銀ブラ随想

 東京では素晴らしい秋晴れが続いている。昨日、ちょっと用事があって晴天の銀座を久々にぶらり歩いた。最後に日比谷方面に向かったのだけど、丸の内周辺が様変わりしていてびっくり。有名ブランドの高級ブティックがずらーっと並んでいて、まるでマンハッタンの5番街みたいになってんのね・・・・5番街は行ったこと無いけど。そんでもって真っ昼間から結構客が入ってるのよこれが。ふーん、超リッチ層って本当に出現しているんだね、と目からウロコな感じでした。不景気極まりない下町でどっぷり下層生活に浸かってる俺としてはね。
 その後は、まあ自分には関係ない世界だしね、なんて強がりで自分を納得させて。やっぱり都会の繁華街を歩くと気分が華やぐなあ、今日は来て良かったよ、なんて無理やり気分転換を図って。
 でもね。最近の俺はつい、こんなことを考えてしまうのよ。「こんな無理に無理を重ねたドンチャン騒ぎも、あと何年続くのかな」なんてね。そうすると、丸の内通りですれ違うウキウキと華やいだ顔の人たちを見ても、何だかみんなが急に哀れに見えて来ちゃったりする。みんな、のん気な消費生活がずっと続けられるものと信じ込んでいるんだろうなあ。みたいなね。

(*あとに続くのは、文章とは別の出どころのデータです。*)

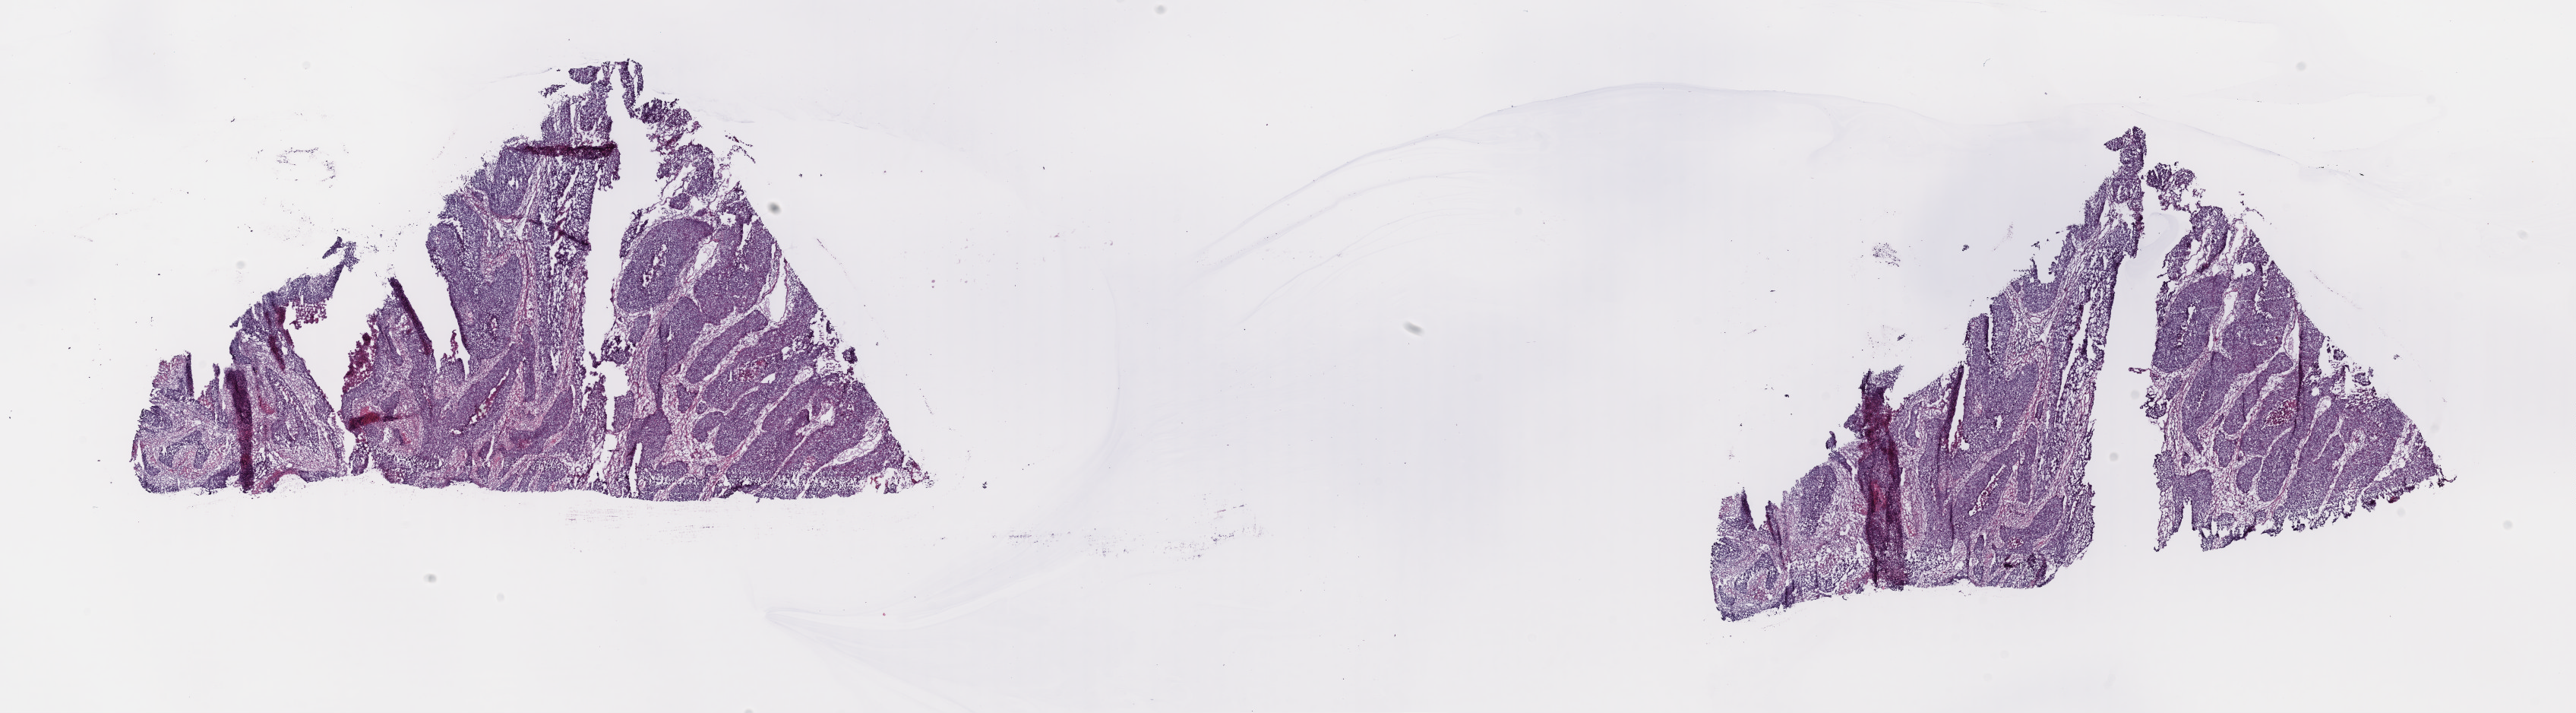
H&E whole-slide image, low-resolution overview of the scanned area, about 26.8 x 7.4 mm. Frozen section. Primary tumour sample from the bladder. Female patient; age at initial diagnosis 59 years. Histologic grade: high grade. Pathologist review of this section (percent, as recorded): tumour cells 60%, tumour nuclei 60%, normal cells 0%, stromal cells 35%, necrosis 5%. Infiltration values recorded for this section: lymphocyte infiltration 0%, monocyte infiltration 0%, neutrophil infiltration 0%.
AJCC pathologic stage: IV (6th edition). Pathologic diagnosis: Transitional cell carcinoma (lateral wall of bladder). TNM: T4a N2 M0.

 これって、黒澤明の「天国と地獄」で山崎努が演じた犯人役と同じで、恵まれている人々に対しての嫉妬心と被害妄想が入り混じった歪んだ見方なのかもしれないけど。やばいやばい。
 そういえば「天国と地獄」といえば、日本映画史に残る傑作サスペンス映画だけれども、戦後の高度成長期の最中に生まれた格差社会が背景になっている映画なのだ。いまの自民党がなぜ格差を容認しているのかというと、かつての日本にも格差は存在し、それを乗り越えて「一億総中流」になった経験があるから、あくまでも格差は「景気拡大の副産物」として捉えているからに違いないのね。でも、そこが、間違いなんだよね。
 今のまま続いていっても誰もが将来に夢を見られるような世の中では、なくなっているんだもの。もうとっくの昔に。
 かつて、みんなが夢を見て突っ走ってきたがゆえの、見落としていた(無視していた)問題の数々が、負の遺産になって、今俺らを痛めつけてる。環境問題、エネルギー問題、少子化年金問題・・・・。
 「できれば、せめて今の状態が長く続いてくれるだけでも、いい。続いて欲しい。でも、多分、もう限界かも。」
 そんな不安がきっとみんなにある。だから世の中、ちょっとヘンになっているんじゃないのかな。ああ、ブランドのバッグもコートも要らないから、明日への希望がほしい。そう思った。